Rehman informed the audience that Asia is the epicentre of diabetes and home to about 60 percent of the world’s diabetic population.
The epidemic is driven by consumption of more carbohydrates, lack of exercise, excessive eating or at irregular hours, intake of fatty and junk foods, rapid urbanisation, mechanisation, computerisation, nutritional transition, late night eating, late night sleeping, excessive television watching, maternal hyperglycaemia, maternal malnutrition, depression and environmental pollutants, he added.
The professor said that the world prevalence of diabetes among adults is 8.3 percent, while the disease affected 366 million adults in 2011 that will increase by 9.9 percent and affect 552 million adults by 2030.
The large number of diabetic subjects in Pakistan will gradually lose their efficiency and potency, causing direct and indirect burden on the family, to the society and ultimately to the country, he said. “Because of the huge premature morbidity and mortality associated with diabetes, its prevention and control are key issues,” he added.

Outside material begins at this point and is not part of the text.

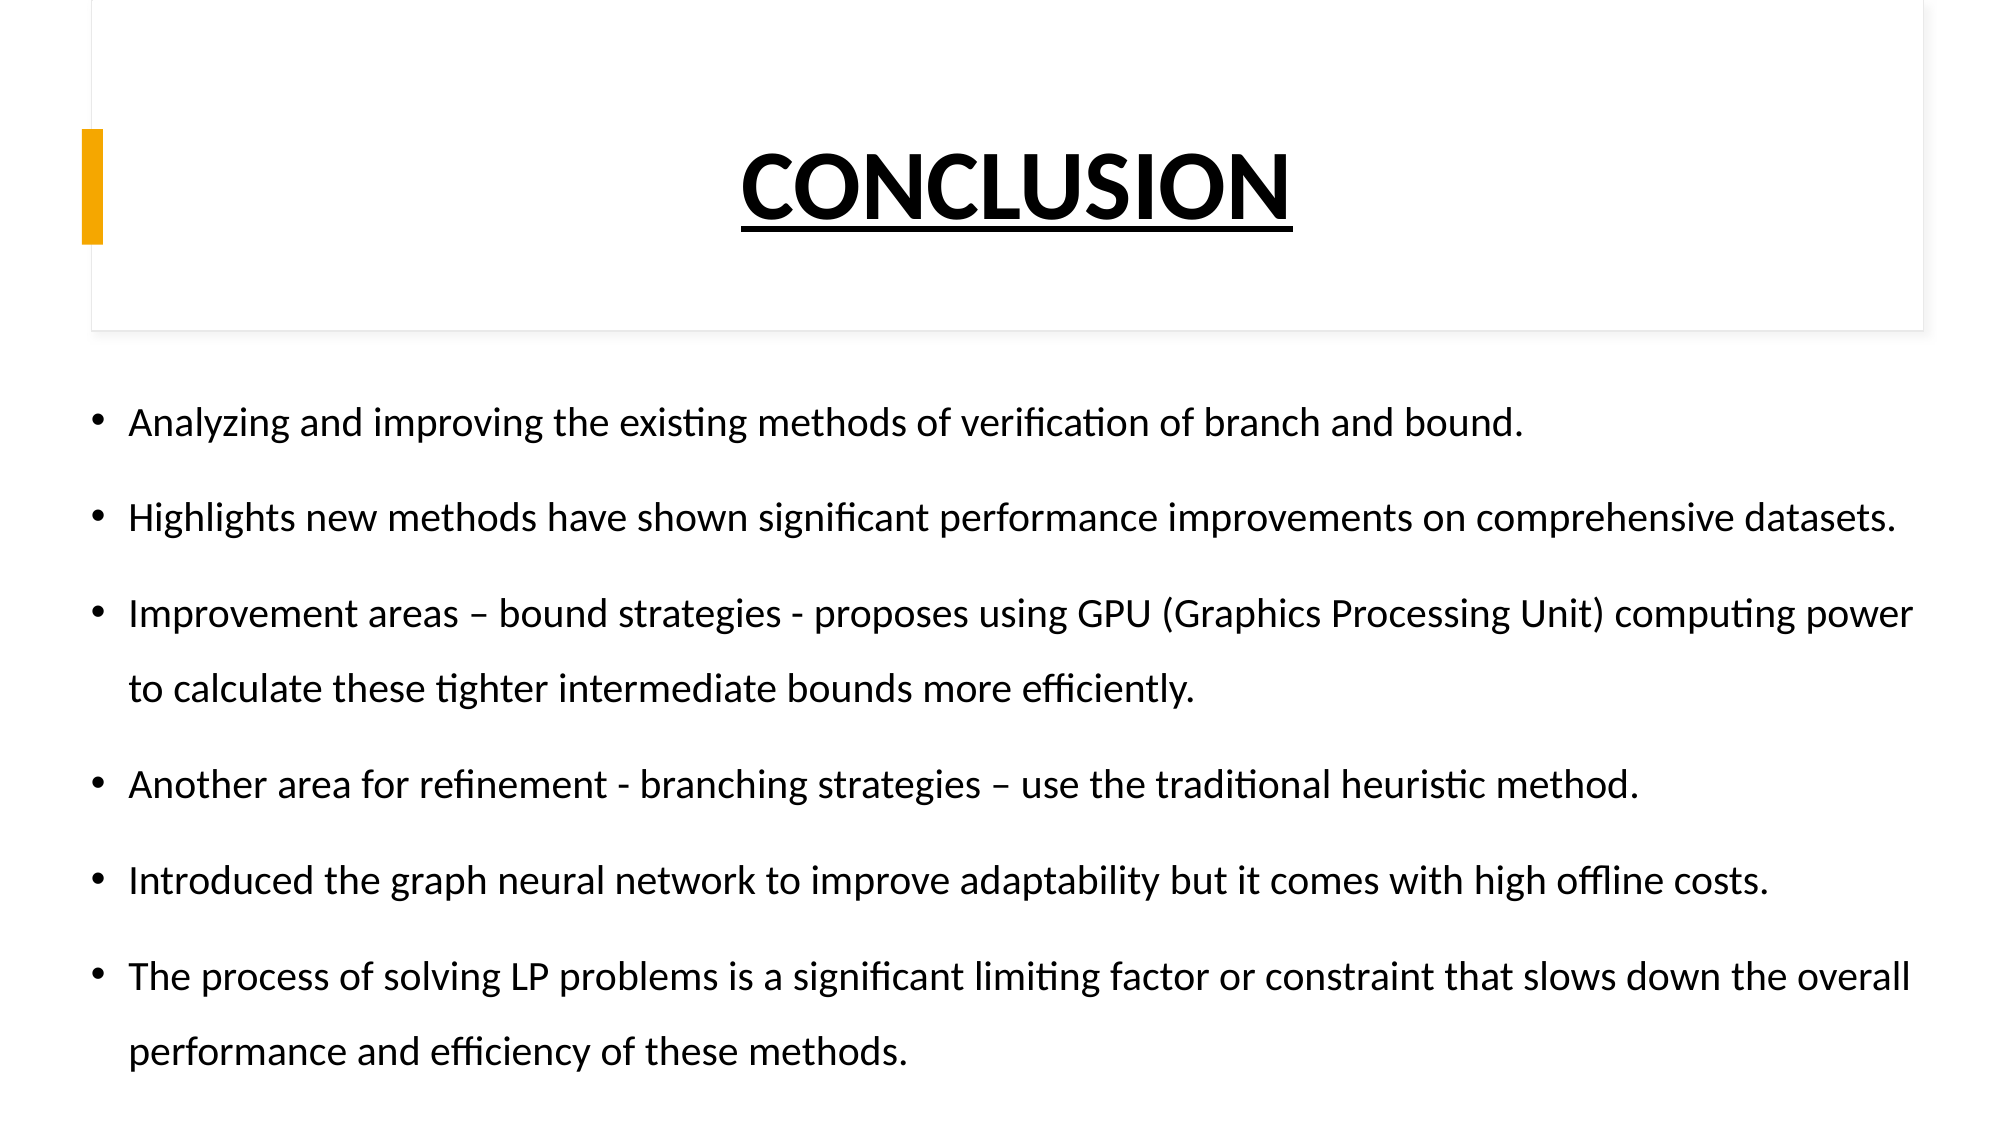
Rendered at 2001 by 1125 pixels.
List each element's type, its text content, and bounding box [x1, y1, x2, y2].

list Analyzing and improving the existing methods of verification of branch and bound. Highlights new methods have shown significant performance improvements on comprehensive datasets. Improvement areas – bound strategies - proposes using GPU (Graphics Processing Unit) computing power to calculate these tighter intermediate bounds more efficiently. Another area for refinement - branching strategies – use the traditional heuristic method. Introduced the graph neural network to improve adaptability but it comes with high offline costs. The process of solving LP problems is a significant limiting factor or constraint that slows down the overall performance and efficiency of these methods. [75, 361, 1954, 1096]
title CONCLUSION [183, 90, 1851, 284]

Rehman said that in primary healthcare, natural products have been the source of medicinal agents since earliest times. “Today also, they continue to play a dominant role in the primary healthcare of about 80 percent of the world’s population,” he added.
Products and medicinal agents derived from natural sources are also an essential feature in the healthcare systems of the remaining 20 percent of the population in developed countries, he said, adding that natural products once served as the source of all drugs and even today more than 25 percent of all drugs in clinical use are derived from natural products.
In the developing world, many people use different natural products for control or management of diseases including diabetes.
Almost 70 percent population lives in rural areas of these countries and 70 percent of them rely on traditional medicine as a primary healthcare.
A healthy lifestyle, good food, regular exercise and through a natural lifestyle, this disease can be managed.